Provided records ->
=-=-=

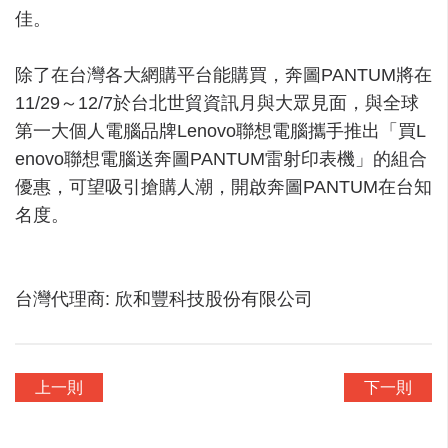
佳。
誰說工作只有一種樣貌？
誰說人生只有一種味道？
除了在台灣各大網購平台能購買，奔圖PANTUM將在
當新興職業越來越多元，工作不再只有單
11/29～12/7於台北世貿資訊月與大眾見面，與全球
一的「辦公室形式」
第一大個人電腦品牌Lenovo聯想電腦攜手推出「買L
新世代年輕人在找一份工作，也在找自己
enovo聯想電腦送奔圖PANTUM雷射印表機」的組合
「喜歡的事」
優惠，可望吸引搶購人潮，開啟奔圖PANTUM在台知
想知道他們到底嚮往怎樣的人生？
名度。
喝口茶聽聽他們的真實故事
或許，你也能發現……
有一種回甘，不只在味蕾裡更在心裡
「做喜歡的事，回心中的甘」
台灣代理商: 欣和豐科技股份有限公司
上一則
下一則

=-=-=

What is needed ->
Reproduce the data above word for word, but leave the images out.

Task solution ->
佳。
誰說工作只有一種樣貌？
誰說人生只有一種味道？
除了在台灣各大網購平台能購買，奔圖PANTUM將在
當新興職業越來越多元，工作不再只有單
11/29～12/7於台北世貿資訊月與大眾見面，與全球
一的「辦公室形式」
第一大個人電腦品牌Lenovo聯想電腦攜手推出「買L
新世代年輕人在找一份工作，也在找自己
enovo聯想電腦送奔圖PANTUM雷射印表機」的組合
「喜歡的事」
優惠，可望吸引搶購人潮，開啟奔圖PANTUM在台知
想知道他們到底嚮往怎樣的人生？
名度。
喝口茶聽聽他們的真實故事
或許，你也能發現……
有一種回甘，不只在味蕾裡更在心裡
「做喜歡的事，回心中的甘」
台灣代理商: 欣和豐科技股份有限公司
上一則
下一則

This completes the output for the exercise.